Pareto Optimal Streaming Unsupervised Classification
Proceedings of the 36th International Conference on Machine Learning, PMLR 97:505-514, 2019.
We study an online and streaming unsupervised classification system. Our setting consists of a collection of classifiers (with unknown confusion matrices) each of which can classify one sample per unit time, and which are accessed by a stream of unlabeled samples. Each sample is dispatched to one or more classifiers, and depending on the labels collected from these classifiers, may be sent to other classifiers to collect additional labels. The labels are continually aggregated.
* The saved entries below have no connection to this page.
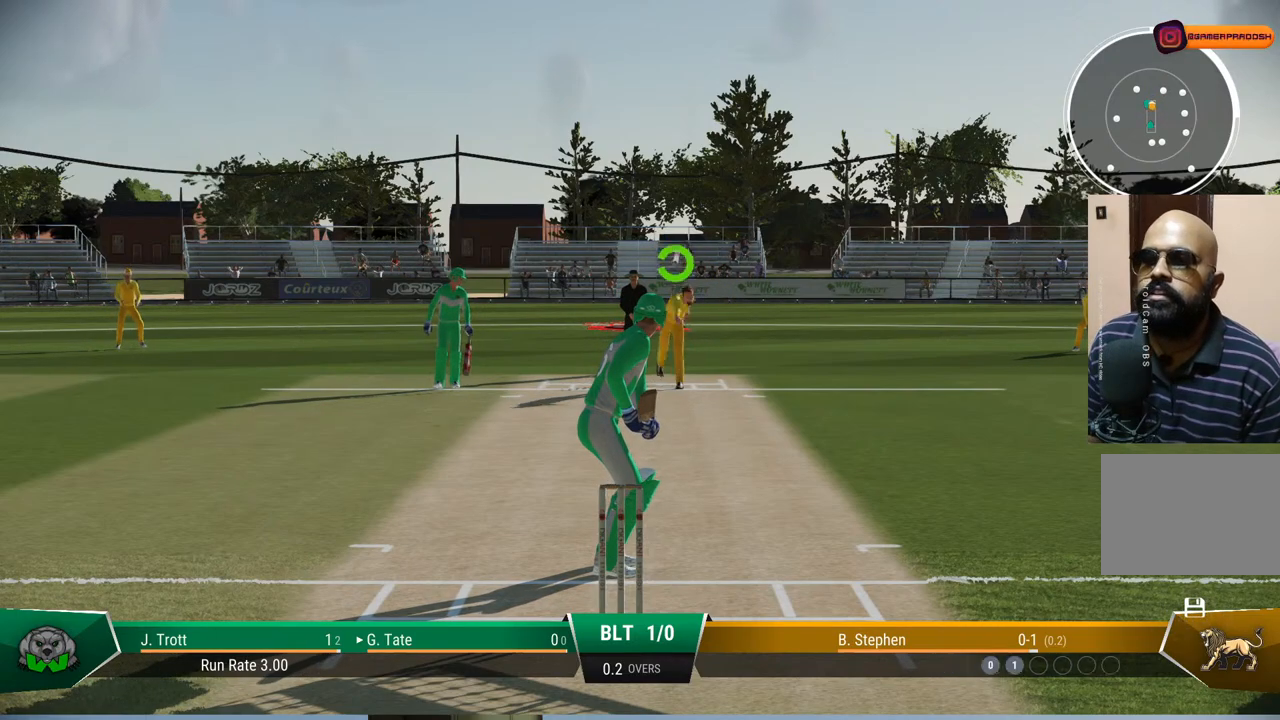
Gameplay with a controller (PlayStation layout); each line is a JSON object with the inputs held at the frame after it. "events" lists button and stick changes between this image and that frame as [ms after this image, input, new state], when the widget could be followed in between. Not read: L1 L2 L3 R1 R2 R3.
{"buttons": [], "left_stick": "down", "right_stick": "center", "events": [[217, "left_stick", "down"], [267, "right_stick", "left"], [450, "right_stick", "center"]]}
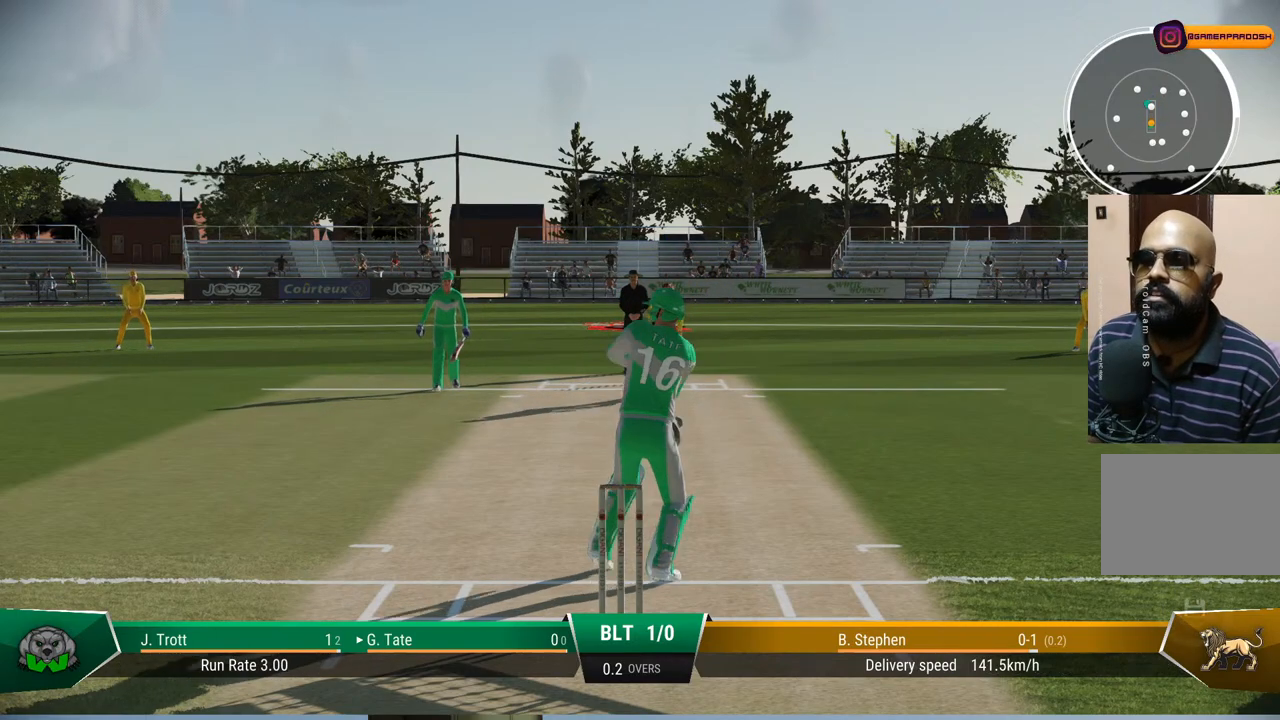
{"buttons": [], "left_stick": "down", "right_stick": "center", "events": []}
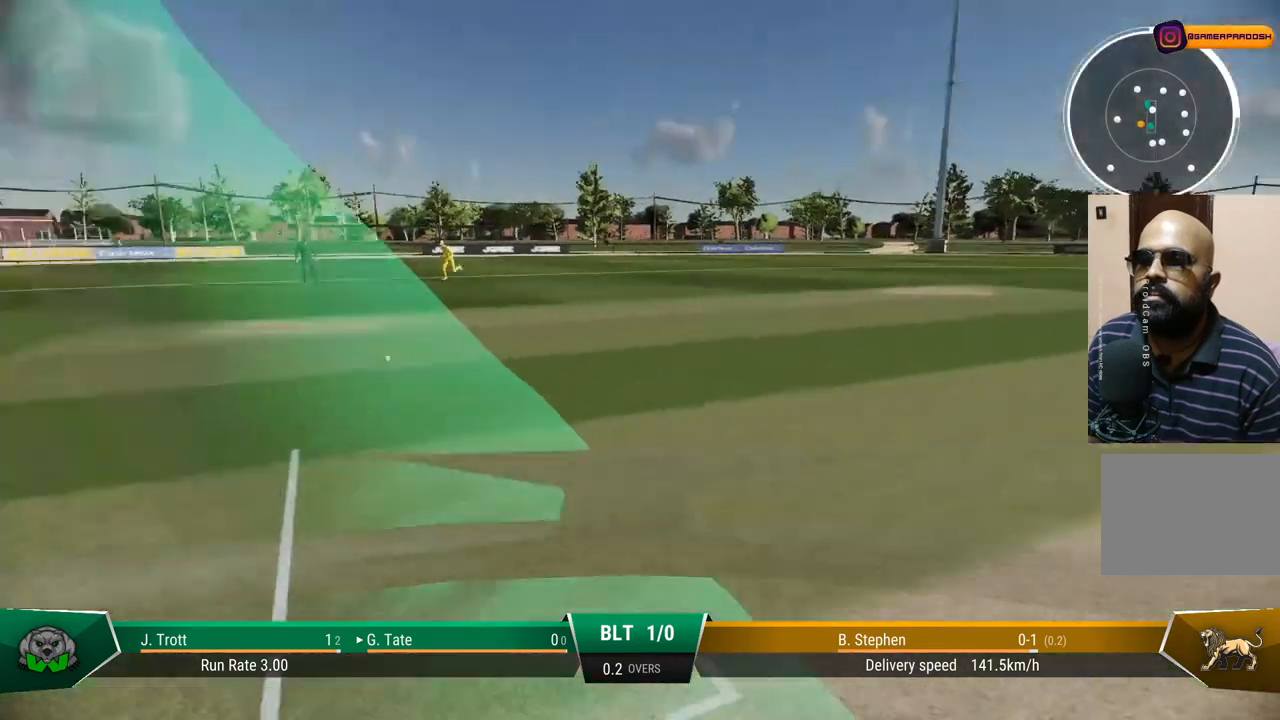
{"buttons": [], "left_stick": "down", "right_stick": "center", "events": []}
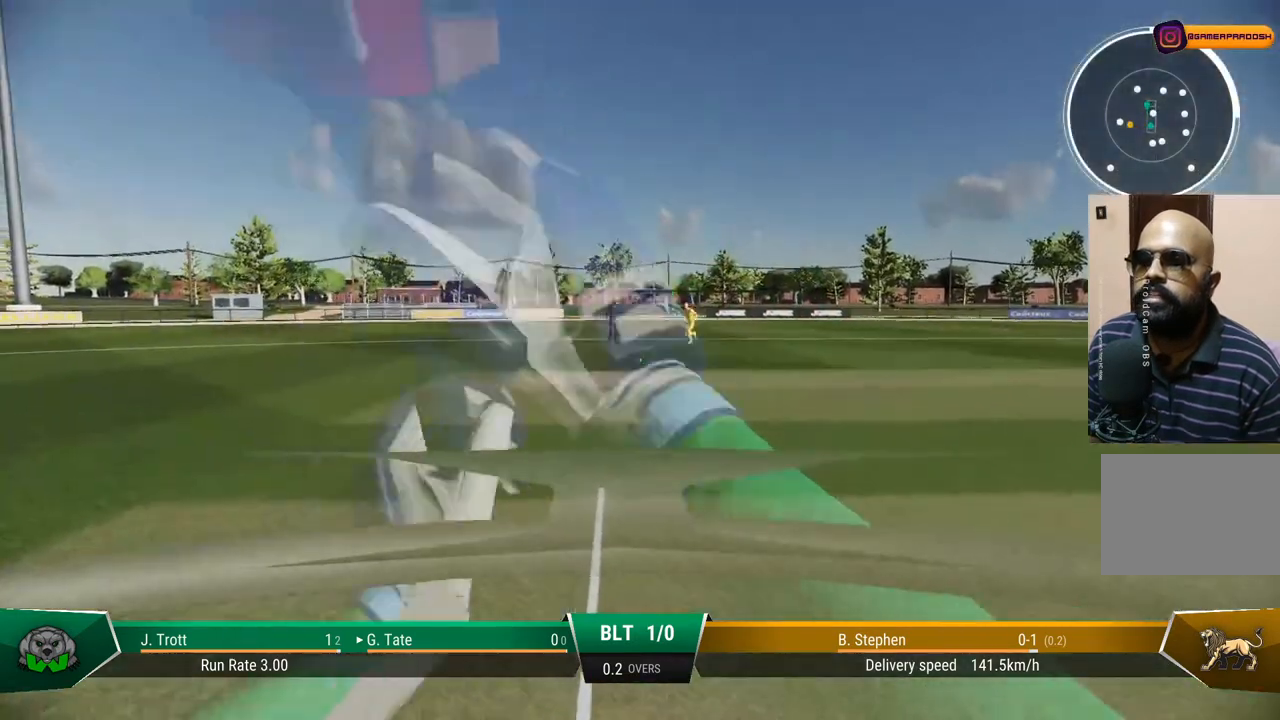
{"buttons": [], "left_stick": "center", "right_stick": "center", "events": [[133, "left_stick", "center"]]}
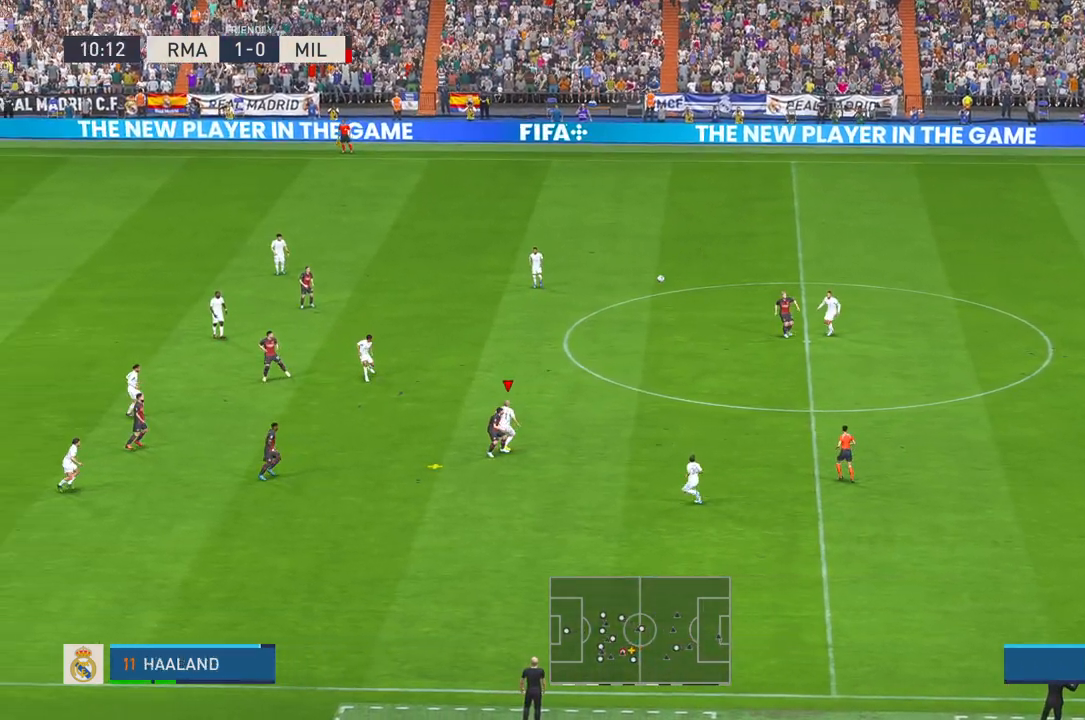
Gameplay with a controller (Xbox layout); each line is a JSON object with the inputs held at the frame after it. "events" lists button and stick changes between this image and that frame as [ms after this image, input, new state], when the widget could be followed in between. Not read: L3 R3.
{"buttons": ["R2"], "left_stick": "down-right", "right_stick": "center", "events": []}
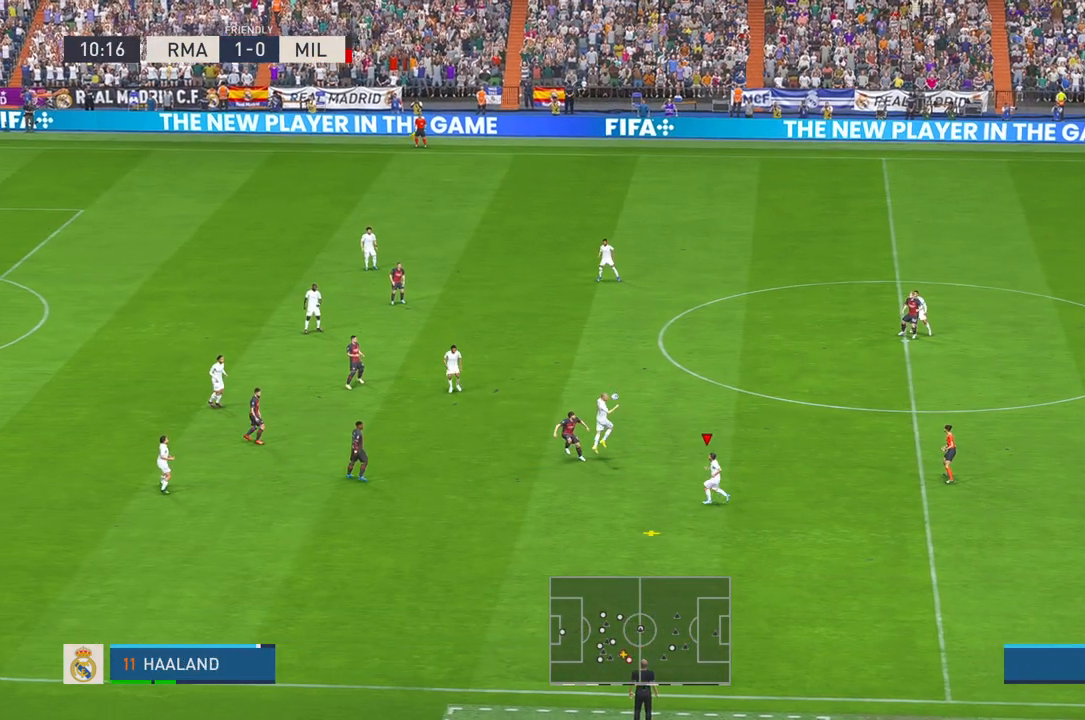
{"buttons": ["R1", "R2"], "left_stick": "right", "right_stick": "center", "events": [[200, "left_stick", "right"], [450, "R1", "down"]]}
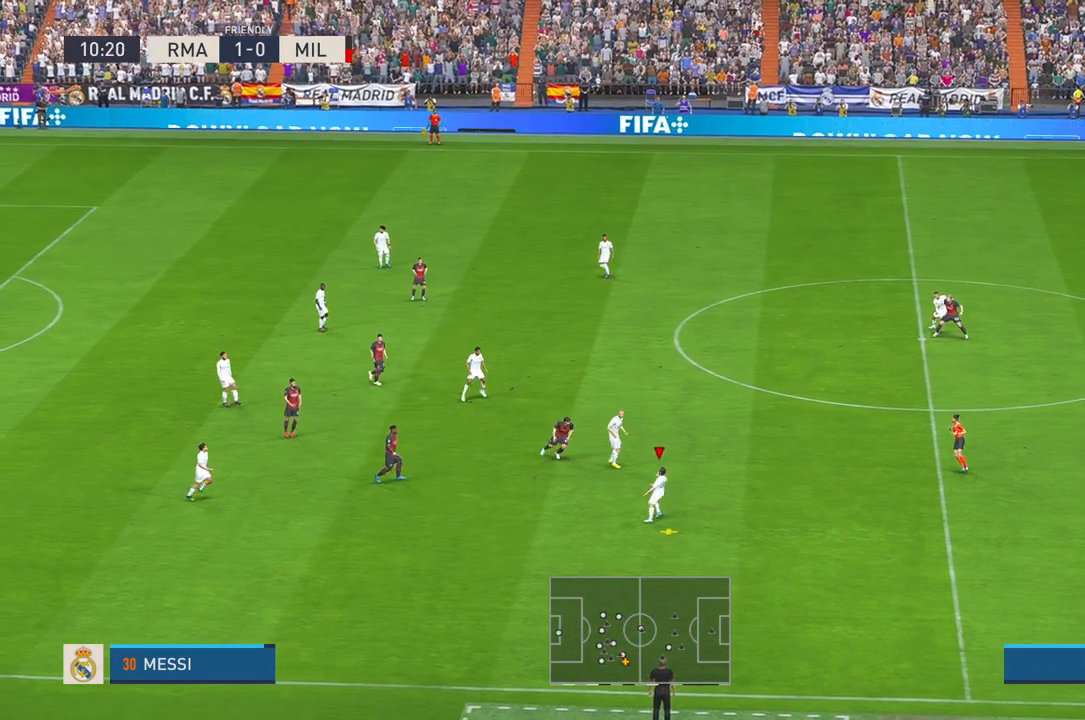
{"buttons": ["R2"], "left_stick": "right", "right_stick": "center", "events": [[333, "R1", "up"]]}
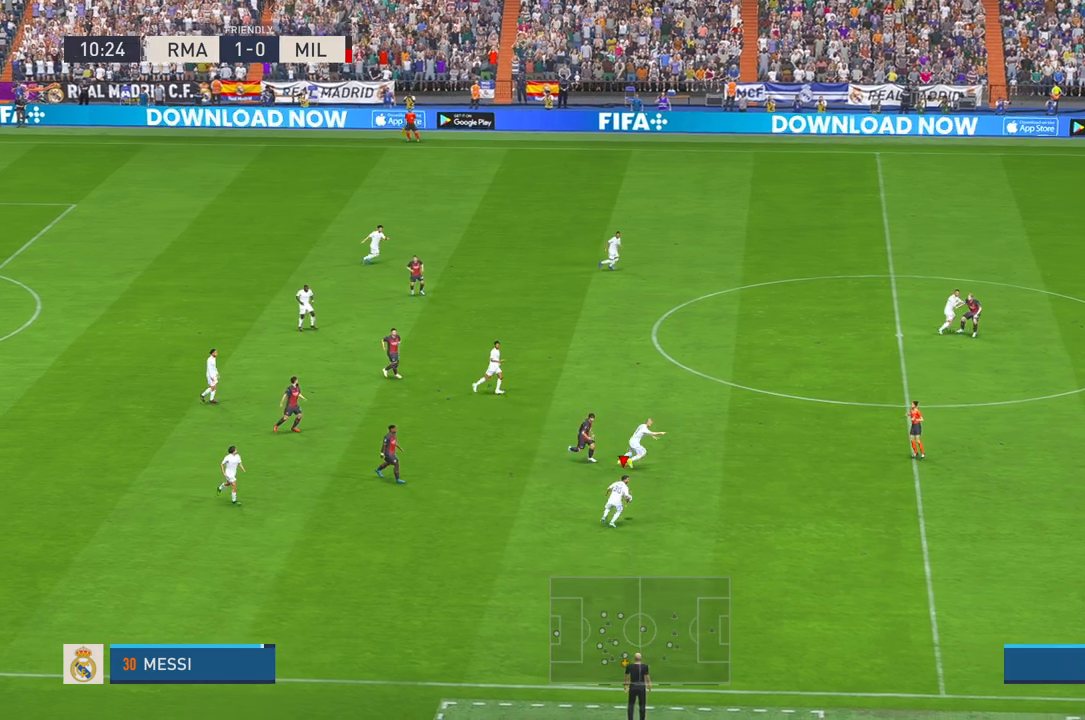
{"buttons": ["R2"], "left_stick": "right", "right_stick": "center", "events": []}
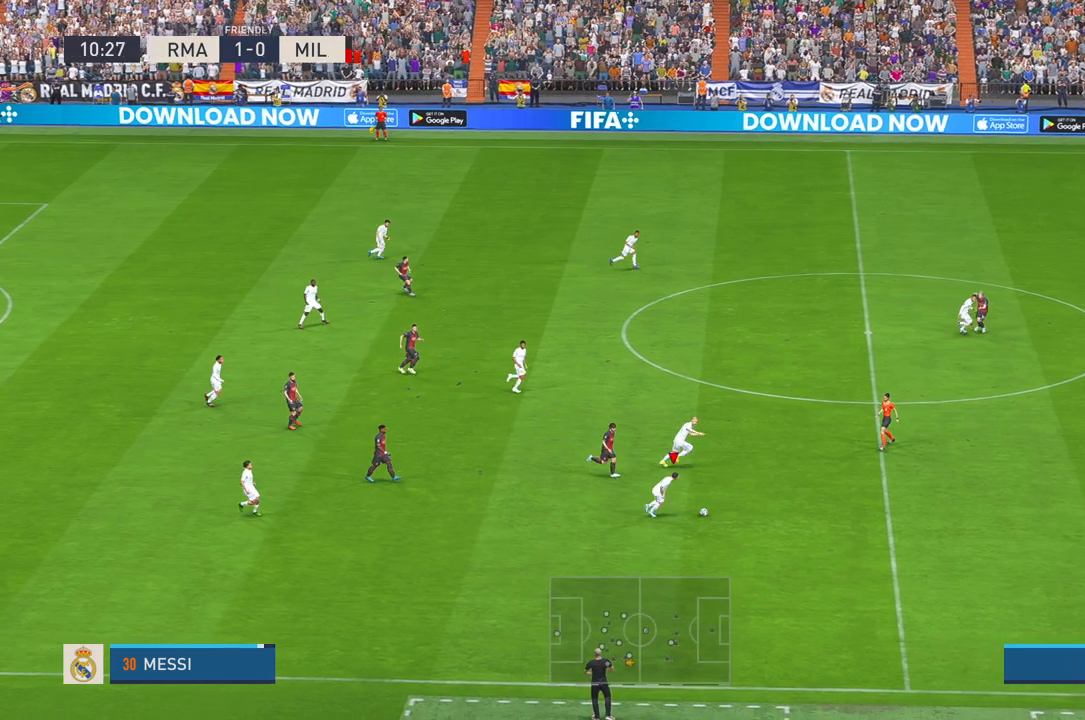
{"buttons": ["R2"], "left_stick": "right", "right_stick": "center", "events": []}
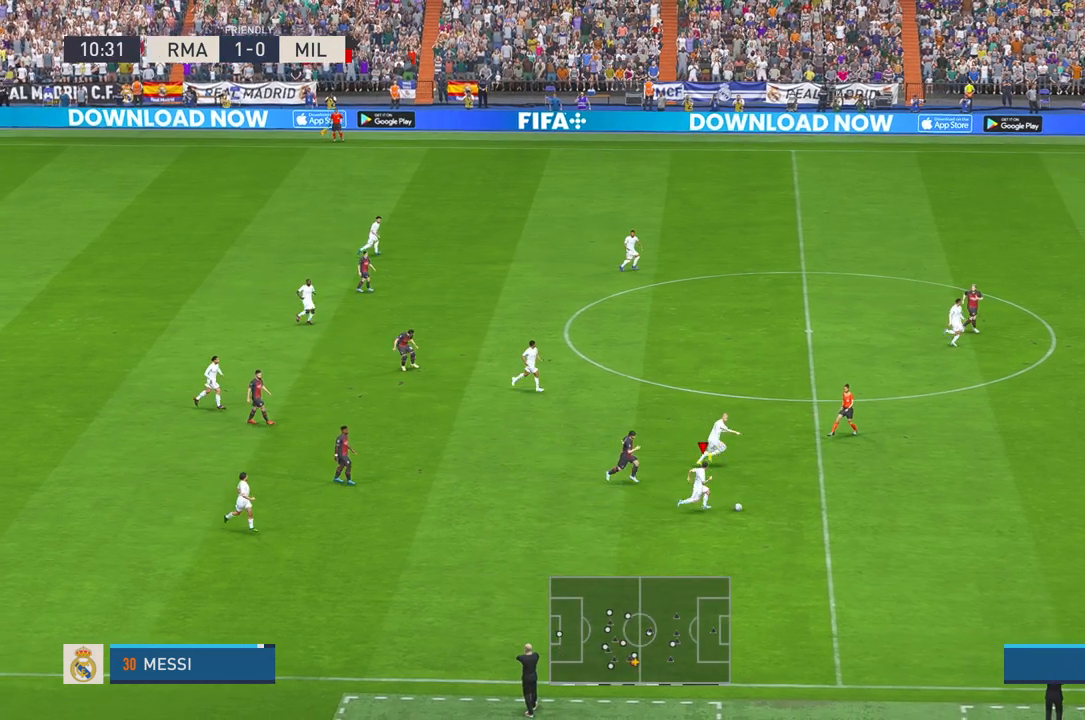
{"buttons": ["R2"], "left_stick": "right", "right_stick": "center", "events": []}
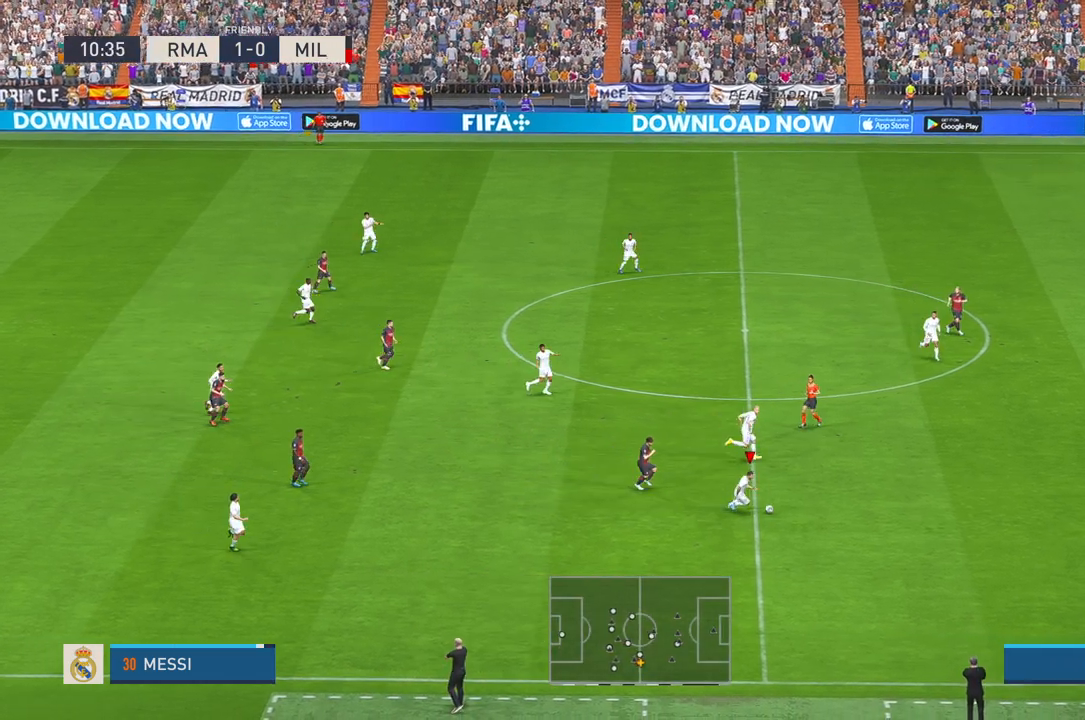
{"buttons": ["R2"], "left_stick": "right", "right_stick": "center", "events": []}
Once the aggregated label has high enough accuracy (a pre-specified threshold for accuracy) or the sample is sent to all the classifiers, the now labeled sample is ejected from the system. For any given pre-specified threshold for accuracy, the objective is to sustain the maximum possible rate of arrival of new samples, such that the number of samples in memory does not grow unbounded. In this paper, we characterize the Pareto-optimal region of accuracy and arrival rate, and develop an algorithm that can operate at any point within this region. Our algorithm uses queueing-based routing and scheduling approaches combined with novel online tensor decomposition method to learn the hidden parameters, to Pareto-optimality guarantees. We finally verify our theoretical results through simulations on two ensembles formed using AlexNet, VGG, and ResNet deep image classifiers.